Gibson Guitar | Guitars | Truro | Kijiji


----------



## tomee2 (Feb 27, 2017)

Looks familiar.. sold here once? Or maybe I'm on on kiji too much


----------



## crann (May 10, 2014)

The play wear is really nice and the one piece figured back is impressive, but 11lbs is kinda crazy.


----------



## tomee2 (Feb 27, 2017)

crann said:


> The play wear is really nice and the one piece figured back is impressive, but 11lbs is kinda crazy.

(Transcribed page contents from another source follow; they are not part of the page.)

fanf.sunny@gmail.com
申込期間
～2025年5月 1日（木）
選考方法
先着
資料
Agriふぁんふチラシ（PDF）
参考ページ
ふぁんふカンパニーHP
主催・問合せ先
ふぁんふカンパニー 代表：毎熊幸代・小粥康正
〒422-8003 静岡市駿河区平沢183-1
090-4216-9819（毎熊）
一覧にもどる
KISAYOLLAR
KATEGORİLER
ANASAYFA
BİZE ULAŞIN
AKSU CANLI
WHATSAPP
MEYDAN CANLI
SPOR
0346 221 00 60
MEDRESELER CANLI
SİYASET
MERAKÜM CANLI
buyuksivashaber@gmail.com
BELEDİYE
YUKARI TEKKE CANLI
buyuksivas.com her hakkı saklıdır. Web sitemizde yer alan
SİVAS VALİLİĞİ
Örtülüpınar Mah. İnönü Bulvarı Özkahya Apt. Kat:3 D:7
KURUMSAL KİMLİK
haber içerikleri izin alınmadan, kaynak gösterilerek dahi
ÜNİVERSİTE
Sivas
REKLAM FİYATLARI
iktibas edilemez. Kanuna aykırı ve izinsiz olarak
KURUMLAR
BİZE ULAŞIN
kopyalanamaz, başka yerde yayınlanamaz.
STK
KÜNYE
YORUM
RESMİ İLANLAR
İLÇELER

Time for an aluminum tailpiece? Haha!


----------



## 2manyGuitars (Jul 6, 2009)

I don’t know that there’s a price low enough to get me to buy an 11lb Les Paul.


----------



## Pedro-x (Mar 7, 2015)

I think that is a satin finish model. They wear quicker and also were cheaper


----------



## Diablo (Dec 20, 2007)

Id be all over it if not for the weight...and if I lived out east 
Surprised it made it past QC with such an outlier of weight.


----------



## bgreenhouse (Jan 4, 2014)

Maybe he weighed it in the case...

Sent from my Pixel 3a XL using Tapatalk


----------



## sulphur (Jun 2, 2011)

tomee2 said:


> Time for an aluminum tailpiece? Haha!


An aluminum back brace maybe.


----------



## ABCarlson (Jan 11, 2021)

I'm digging it! It tempts me.


----------